It's not often you hear a developer say "we left the glitches in". But when all your best stuff comes from abused bugs and creatively broken code you probably have to admit your audience is on to something.
There's this for example, an LBP 2 glitch using object-spawning emitters to create an infinite (ish) number of layers. There were meant to be three.
Long time series producer Pete Smith know what that is: "it’s a bug".
However, what's important is that this is "a bug that creators have exploited to make cool stuff so we’ve left it in because we want to embrace those things" he explains. LittleBigPlanet's creation tools are often used, Pete says, to do things, "that we didn’t expect them to do, didn’t intend them to do, or even want them to do" and it's seeing what this abuse has created that's shaped some of what makes up LBP 3. The 'creators', as the team call the players, took those mistakes and "embraced them in a totally different way".
So that's why LBP 3 now supports 16 playable layers. It's not quite that full first person glitch above but you might as well take the hint and add some of that functionality on purpose if your fans are going to wrench it from the code by force anyway. When level designer David Dino takes the stage to show it off he demonstrates a basketball hoop game - a common set up used in the past to show off how LBPs collection of materials and switches can make a game - but this time the court goes into the screen, not left or right.
Well, I'm excited.
Those 16 layers might not sound like much but it's probably more than most of us will ever use and marks a significant step away from the side on/top down platforming restrictions that have dominated a majority of LBPs casual output to date.
Where the third numbered installment gets downright scary is that you can now add 'logic' to just about everything. The first game let you control motors, lights and other objects with simple circuits. This lets you attach these blocks to just about anything, and affect a far wider range of behaviors.

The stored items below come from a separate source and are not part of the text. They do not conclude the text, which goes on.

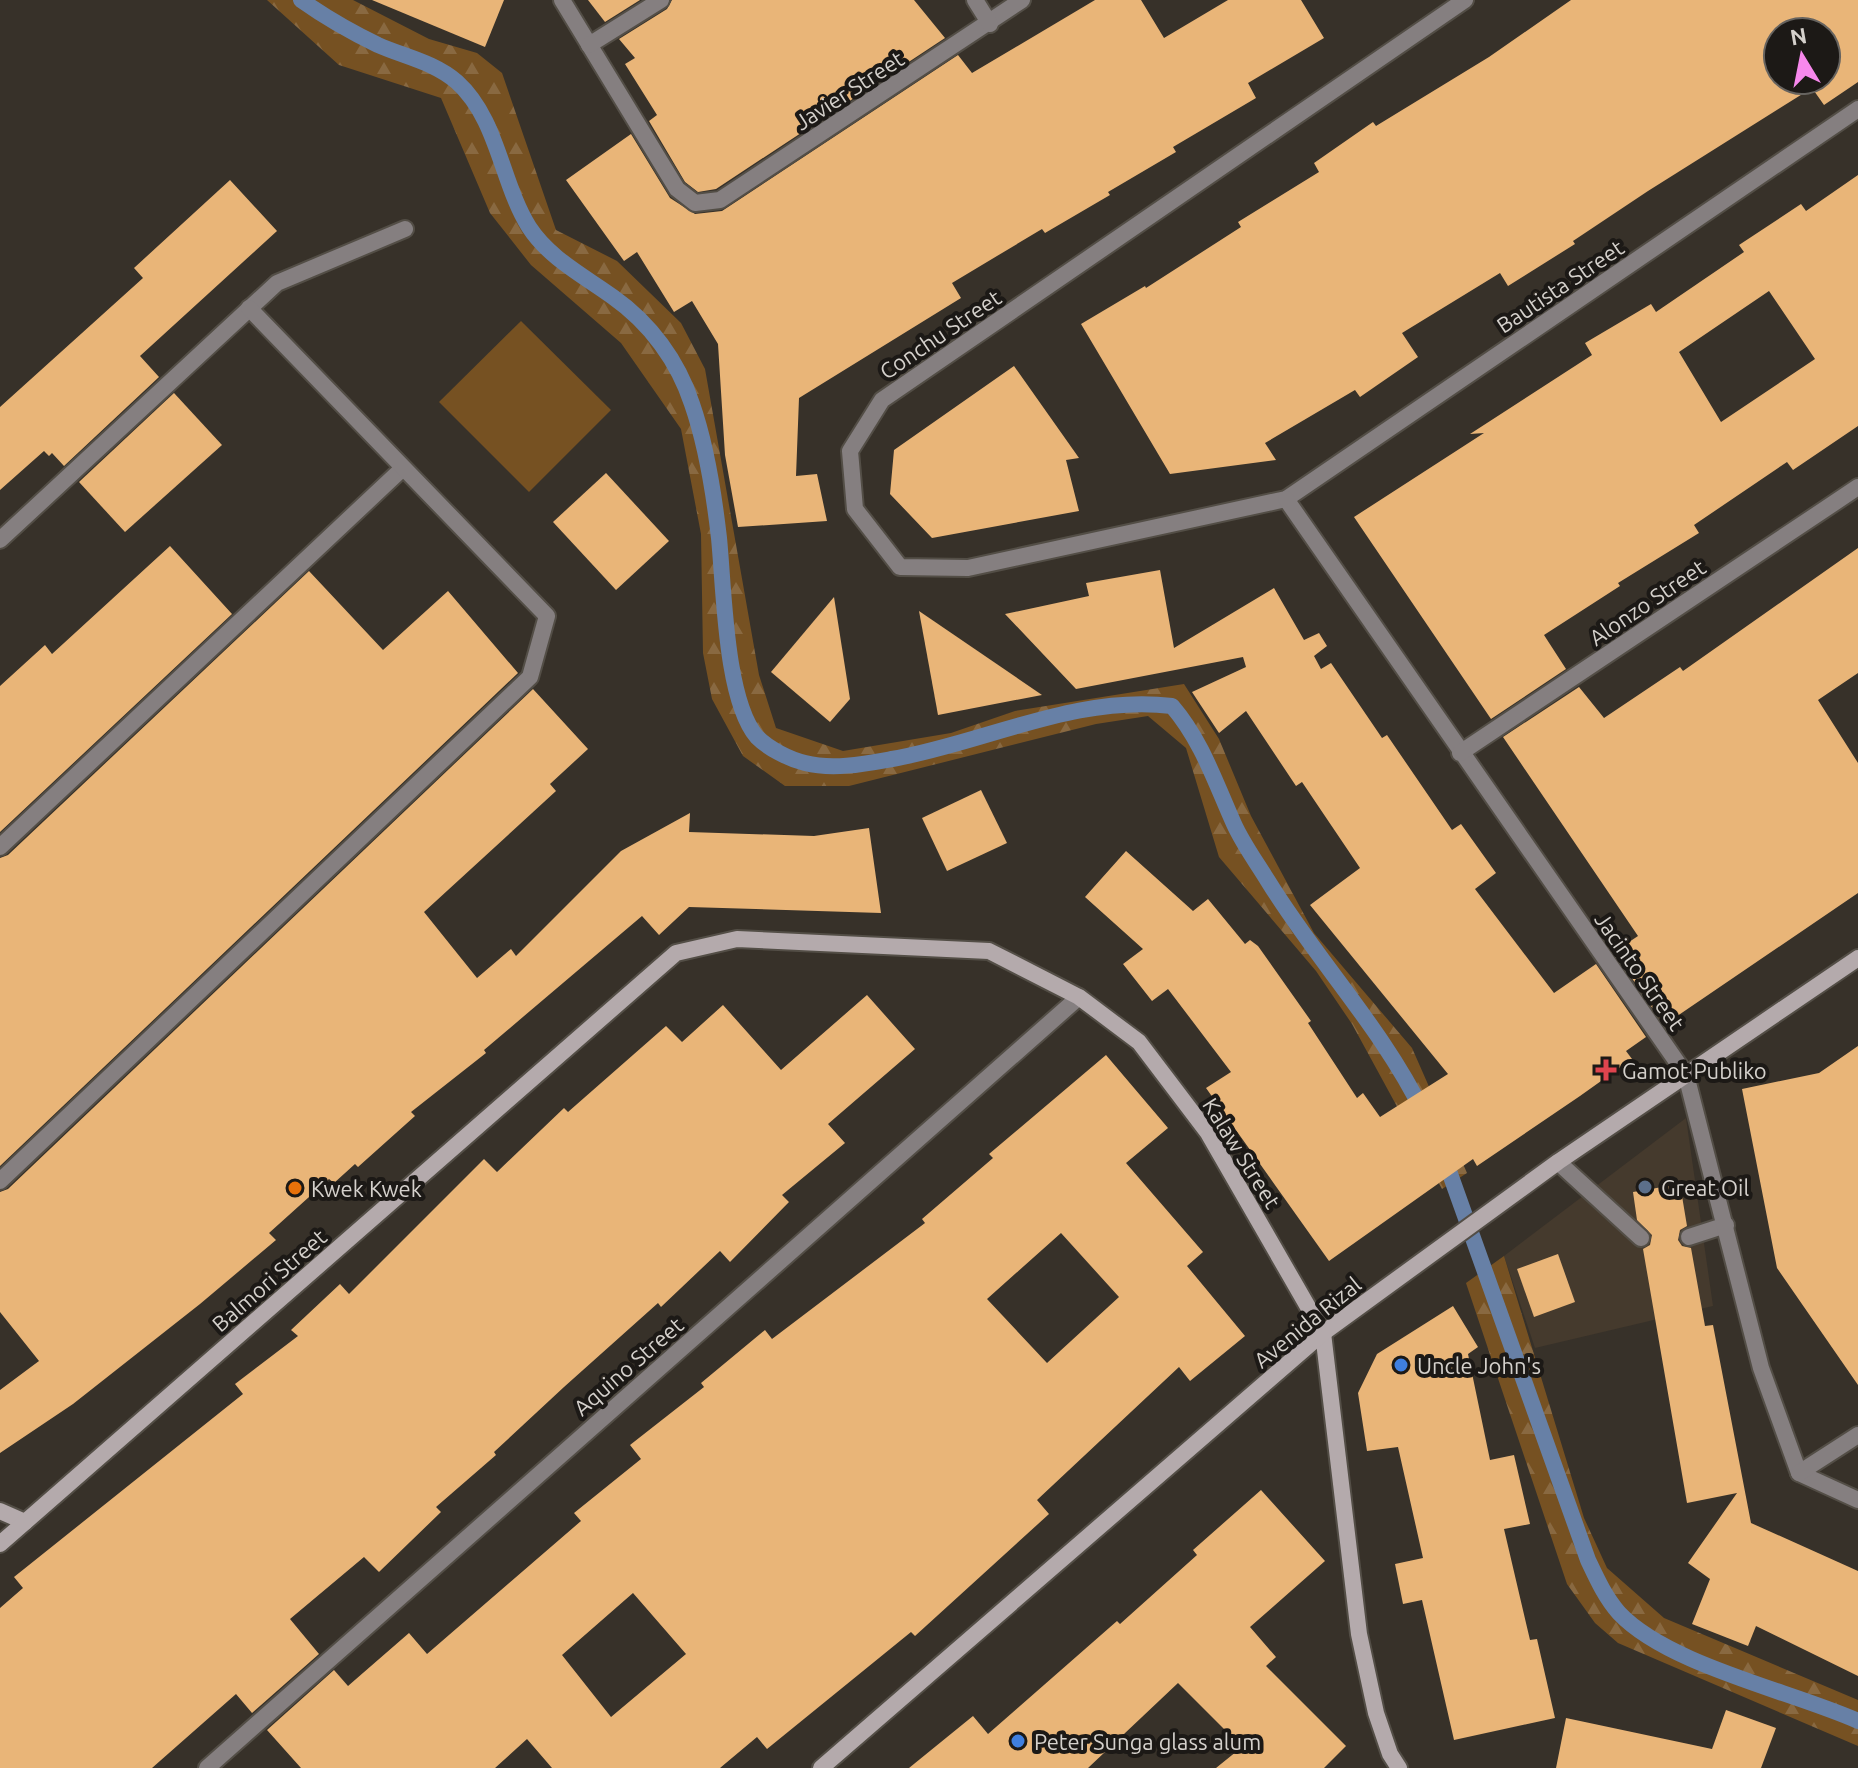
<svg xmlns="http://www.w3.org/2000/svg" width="1858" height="1768" font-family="Ubuntu,sans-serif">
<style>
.built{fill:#453a2d}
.forest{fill:url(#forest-firs)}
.pitch{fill:#765122}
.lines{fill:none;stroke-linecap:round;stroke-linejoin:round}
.stream{stroke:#6780a6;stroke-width:16}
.building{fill:#e9b578;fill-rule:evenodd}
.service-casing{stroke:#534e46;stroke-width:20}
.minor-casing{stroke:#534e46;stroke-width:20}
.secondary-casing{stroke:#534e46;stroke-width:20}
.service{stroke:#857f80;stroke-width:16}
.minor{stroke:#857f80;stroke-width:16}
.secondary{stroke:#b4aaac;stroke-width:16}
.health-dot{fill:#e0444e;stroke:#1c1916;stroke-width:3}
.service-dot{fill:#5c6f8a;stroke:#1c1916;stroke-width:3}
.food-dot{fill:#e8710a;stroke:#1c1916;stroke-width:3}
.shop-dot{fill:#3f7fe0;stroke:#1c1916;stroke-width:3}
.labels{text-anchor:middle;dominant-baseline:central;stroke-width:8;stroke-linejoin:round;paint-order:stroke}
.street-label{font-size:22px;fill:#d5d1cc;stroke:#1c1916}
.poi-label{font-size:22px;fill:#d5d1cc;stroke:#1c1916;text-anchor:start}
</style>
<defs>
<pattern id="forest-firs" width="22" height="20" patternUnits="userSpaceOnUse" patternTransform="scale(2)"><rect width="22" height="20" fill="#765122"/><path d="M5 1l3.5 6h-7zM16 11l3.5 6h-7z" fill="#896941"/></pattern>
</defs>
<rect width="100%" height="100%" fill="#373129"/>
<path class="built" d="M1686,1118L1713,1306L1535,1348L1504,1256Z"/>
<g class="forest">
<path d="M267,0H353L429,39L477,53L502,73L556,230L617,261L681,323L705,369L759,675L776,728L843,751L951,733L1015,711L1184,684L1219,739L1251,816L1314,933L1412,1048L1467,1173L1442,1189L1352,1024L1316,971L1219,857L1186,748L1148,716L1096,724L849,786H785L743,756L712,699L703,653L701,534L681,429L621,343L531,265L490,213L441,98L339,65Z"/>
<path d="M1504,1256L1584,1518L1607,1568L1664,1618L1858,1700V1746L1618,1643L1595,1623L1567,1584L1466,1283Z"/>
</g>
<path class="pitch" d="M521,321L611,410L529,492L439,402Z"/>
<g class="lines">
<g class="stream">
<path d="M301,0C325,17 351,32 378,45C405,57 434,62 457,82C498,119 501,182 529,227C549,258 584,276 613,297C650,323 678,361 692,404C707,447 714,494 719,538C724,587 725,700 757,737C769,749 789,759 805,763C833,770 864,764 892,759C984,743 1077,694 1172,706C1202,741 1215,782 1234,824C1243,844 1257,863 1268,881C1317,961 1383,1029 1424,1114"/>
<path d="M1444,1157L1588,1560C1597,1579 1605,1597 1619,1613C1668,1665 1791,1691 1858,1721"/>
</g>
</g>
<g class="building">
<path d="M372,0H504L485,47Z"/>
<path d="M588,0H640L605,22Z"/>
<path d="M672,0H914L945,38L716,189L698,192L685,182L649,121L657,115L625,64L635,58L619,39L667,9Z"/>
<path d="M1095,0H1141L1164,38L1228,0H1301L1324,38L1248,83L1256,98L1173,147L1176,152L1108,192L1110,195L1045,233L1042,229L952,283L961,298L799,398L796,476L817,474L827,521L738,527L725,455L718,344L692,301L674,312L637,252L624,261L566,180L631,134L670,198L695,214L722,211L958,55L972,73Z"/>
<path d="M1571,0H1858V82L1824,105L1812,88L1648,191L1573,241L1575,244L1508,286L1500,273L1402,333L1418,357L1360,397L1355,390L1265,443L1276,460L1170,474L1081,324L1145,286L1146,288L1241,227L1238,222L1319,172L1314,163L1373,122L1376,126L1489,57ZM1778,32H1826V80H1778Z"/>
<path d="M1858,175V426L1793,470L1787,462L1694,525L1699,533L1618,583L1620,586L1544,635L1566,669L1491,719L1354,517L1484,433L1470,434L1592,355L1585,343L1651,304L1656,312L1744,252L1739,245L1801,204L1806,211ZM1769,291L1815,359L1721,422L1679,352Z"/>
<path d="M230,180L277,231L140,356L159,377L64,466L52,453L49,456L44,451L0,490V407L143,278L134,268Z"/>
<path d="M1014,366L1079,458L1066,460L1079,511L932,538L890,494L894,450Z"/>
<path d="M174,393L222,445L125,532L79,482Z"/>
<path d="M606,473L669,541L616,590L553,522Z"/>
<path d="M170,546L232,614L0,832V686L45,645L52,654Z"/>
<path d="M1858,548V673L1818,700L1858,763V893L1664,1025L1614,952L1638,936L1503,737L1579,687L1604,718L1680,667L1683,671Z"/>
<path d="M1160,570L1174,648L1274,588L1304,640L1319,633L1327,646L1314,656L1321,669L1331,663L1382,738L1387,735L1452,830L1461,824L1496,873L1475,889L1554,993L1596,964L1646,1037L1626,1051L1632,1059L1580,1096L1477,1166L1473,1159L1329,1261L1206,1088L1231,1072L1168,989L1152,1001L1123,964L1143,949L1085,897L1126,851L1193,911L1208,899L1245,944L1250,940L1258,946L1311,1021L1308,1023L1357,1098L1363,1093L1380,1117L1448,1074L1310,905L1360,868L1302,782L1296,786L1246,711L1219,733L1192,692L1246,667L1243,657L1076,689L1005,614L1089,596L1086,583Z"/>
<path d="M309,571L383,650L448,591L518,673L0,1166V858L8,855Z"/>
<path d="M834,597L850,699L830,722L771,672Z"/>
<path d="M919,611L1042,695L938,715Z"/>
<path d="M533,689L588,749L550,784L556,791L424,912L477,978L511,949L516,956L621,851L690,813L689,832L814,836L869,828L881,913L689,907L659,935L642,916L484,1050L486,1053L411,1112L415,1116L358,1167L355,1164L334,1183L329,1179L269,1233L276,1240L200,1304L73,1404L0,1453V1390L39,1361L0,1312V1192L8,1189Z"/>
<path d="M981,790L1007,843L947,871L922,818Z"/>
<path d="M867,995L915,1049L828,1124L845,1143L782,1195L789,1202L730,1262L720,1251L661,1307L658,1303L564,1387L494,1452L496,1455L436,1507L441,1512L379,1572L364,1557L290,1619L319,1654L252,1713L236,1694L152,1768H0V1608L23,1588L14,1577L243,1394L235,1384L298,1336L291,1330L340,1284L349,1294L484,1159L497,1172L564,1108L568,1112L666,1026L682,1042L723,1005L781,1070Z"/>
<path d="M1858,1046V1385L1777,1268L1742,1089L1819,1073Z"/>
<path d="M1106,1055L1168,1128L1126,1163L1203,1252L1187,1266L1245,1336L1190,1381L1179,1367L1037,1500L1049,1514L915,1636L911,1632L767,1749L757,1737L720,1768H552L527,1739L495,1768H301L267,1730L334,1670L348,1686L409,1633L427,1654L581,1521L574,1513L641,1459L630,1445L704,1387L701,1383L765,1330L772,1339L925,1223L922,1219L993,1158L989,1154ZM1061,1233L1119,1297L1047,1363L987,1299ZM633,1593L686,1654L611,1717L562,1655Z"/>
<path d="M1680,1184L1687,1226L1680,1230L1678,1240L1682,1246L1691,1248L1705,1326L1713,1325L1751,1523L1858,1571V1676L1756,1626L1748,1646L1692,1624L1710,1579L1688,1563L1737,1493L1687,1503L1643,1249L1650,1245L1652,1235L1637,1220L1633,1192Z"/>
<path d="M1558,1254L1575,1302L1534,1317L1517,1269Z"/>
<path d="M1453,1306L1478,1347L1468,1354L1490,1460L1514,1455L1530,1524L1504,1529L1530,1640L1537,1639L1555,1718L1454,1740L1422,1600L1403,1604L1395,1564L1423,1558L1398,1447L1367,1451L1358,1393L1377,1354Z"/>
<path d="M1261,1490L1325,1561L1250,1627L1276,1657L1266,1666L1346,1746L1324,1768H1216L1242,1747L1178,1683L1088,1768H909L973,1716L988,1734L1117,1621L1120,1624L1197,1555L1193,1550Z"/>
<path d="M1726,1710L1776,1728L1761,1768H1556L1566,1718L1712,1749Z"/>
</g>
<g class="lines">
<g class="service-casing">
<g id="service">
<path d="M1558,1162L1641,1238"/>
<path d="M1689,1237L1726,1225"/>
</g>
</g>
<g class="minor-casing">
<g id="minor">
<path d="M562,0L677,189L695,203L720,200L1022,0"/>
<path d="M975,0L990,24"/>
<path d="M1465,0L882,400L850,451L855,509L900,567L968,568L1286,499L1858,109"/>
<path d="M589,45L661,0"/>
<path d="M1286,499L1686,1075L1761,1368L1799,1473L1858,1500"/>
<path d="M0,540L277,283L405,229"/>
<path d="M1460,753L1858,487"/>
<path d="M0,847L403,468"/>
<path d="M0,1181L530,677L547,616L249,308"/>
<path d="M1799,1473L1858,1435"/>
<path d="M207,1768L1079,997"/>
</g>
</g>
<g class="secondary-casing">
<g id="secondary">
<path d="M0,1511L25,1522"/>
<path d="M0,1544L676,953L737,939L989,951L1079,997L1139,1042L1208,1133L1323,1333L1359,1634L1376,1713L1390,1754L1399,1768"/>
<path d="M821,1768L1323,1333L1558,1162L1858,958"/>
</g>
</g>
<use href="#service" class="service"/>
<use href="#minor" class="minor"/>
<use href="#secondary" class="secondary"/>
</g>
<path class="health-dot" d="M1602 1058h8v8h8v8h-8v8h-8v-8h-8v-8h8z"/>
<circle class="service-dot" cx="1645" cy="1187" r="8"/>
<circle class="food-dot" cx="295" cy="1188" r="8"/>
<g class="shop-dot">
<circle cx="1401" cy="1365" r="8"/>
<circle cx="1018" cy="1741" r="8"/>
</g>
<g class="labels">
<g class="street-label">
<text transform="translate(849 90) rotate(-33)">Javier Street</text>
<text transform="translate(1560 286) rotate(-34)">Bautista Street</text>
<text transform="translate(940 334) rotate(-34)">Conchu Street</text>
<text transform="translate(1647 602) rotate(-34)">Alonzo Street</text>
<text transform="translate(1640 971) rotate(55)">Jacinto Street</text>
<text transform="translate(1242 1153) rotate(58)">Kalaw Street</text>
<text transform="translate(269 1280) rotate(-41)">Balmori Street</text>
<text transform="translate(1307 1322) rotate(-39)">Avenida Rizal</text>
<text transform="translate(628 1366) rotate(-41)">Aquino Street</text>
</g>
<g class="poi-label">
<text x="1622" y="1070">Gamot Publiko</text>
<text x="1661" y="1187">Great Oil</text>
<text x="311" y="1188">Kwek Kwek</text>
<text x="1417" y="1365">Uncle John's</text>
<text x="1034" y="1741">Peter Sunga glass alum</text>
</g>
</g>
<g transform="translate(1802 56) rotate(350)"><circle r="38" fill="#1c1916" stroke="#66635f" stroke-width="2"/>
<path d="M0-6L14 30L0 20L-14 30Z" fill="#f788ec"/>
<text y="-12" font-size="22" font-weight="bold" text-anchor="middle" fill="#d5d1cc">N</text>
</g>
</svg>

So, for example, in my demo David makes one of the characters, Toggle, fly with a press of R2 by adding the appropriate logic commands. Another tool, a character animation tweaker, also lets him customise the movement as well. According to Pete Smith the new characters were created like this: "the way Swoop flies is the way David showed you he made Toggle fly," he explains. "Even Toggle’s toggling can be done" he adds, talking about the oversized character's ability to switch to a smaller form.
How far you can push the logic waits to be seen (and if the series' past is anything to go by it's going to be broken and mangled to all hell and back). But there's an interesting demonstration of how flexible the potential could be when combined with another new object called the Power Up Creation Tool. This combines a 'blaster handle' which sackboy can hold, attached to anything, and then programmed with yet more logic.
The examples include a drill that destroys rocks blocking sackboy's path, a balloon which can be used to both fly and attack enemies, and a fork. That one magically spawns a chicken drumstick when you press R1 and is used to lure a character past a switch.
I'm relatively competent with LittleBigPlanet and this scares the hell out of me. Whereas the previous games were built around complex but largely predefined blocks this looks near infinite in its potential.
Basically you can make anything do anything.
This was probably the most complicated thing I ever built in LBP 2 and it's not even that hard.
There does seem to be an awareness from Pete that there are casual and hardcore creators. Much of what was demoed to me was from the hardcore end of the spectrum, but this will apparently the "most accessible LittleBigPlanet we’ve done to date". Although to be fair it's not like he's going to say 'oh yeah, it's so hard'.
The accessibility has apparently been achieved by "layering the complexity", effectively hiding the hard stuff initially so you're not overwhelmed so "people create without realising they're creating".
Some of that was evident in the demo. There's now a rail system that lets you draw out enemy paths, or vehicle routes like a monorail. So no more murderously unmanageable Heath Robinson contraptions made of motors and switches to govern motion - you just draw a line and stuff follows it. You can even make it invisible to create instant patrolling enemies. The DualShock's touchpad can also be used to move, shape and scale things, making creation instantly more graspable.
Some of those menus look crazy detailed though. At some points in the demo a floaty bubble packed with a terrifying depth of options flashed past as Dino set something up. That people can make incredible things in LBP 3 is a no brainer but I am skeptical that Sony can sell the expanding complexity to a more casual audience. I'm oddly reminded of games like Tony Hawk, FIFA or COD where the need to progress the skill set eventually creates a more inclusive game that can only be enjoyed expert levels. There's always been a gap between the creators and players of the user-generated content but this installment could see the two living on different continents.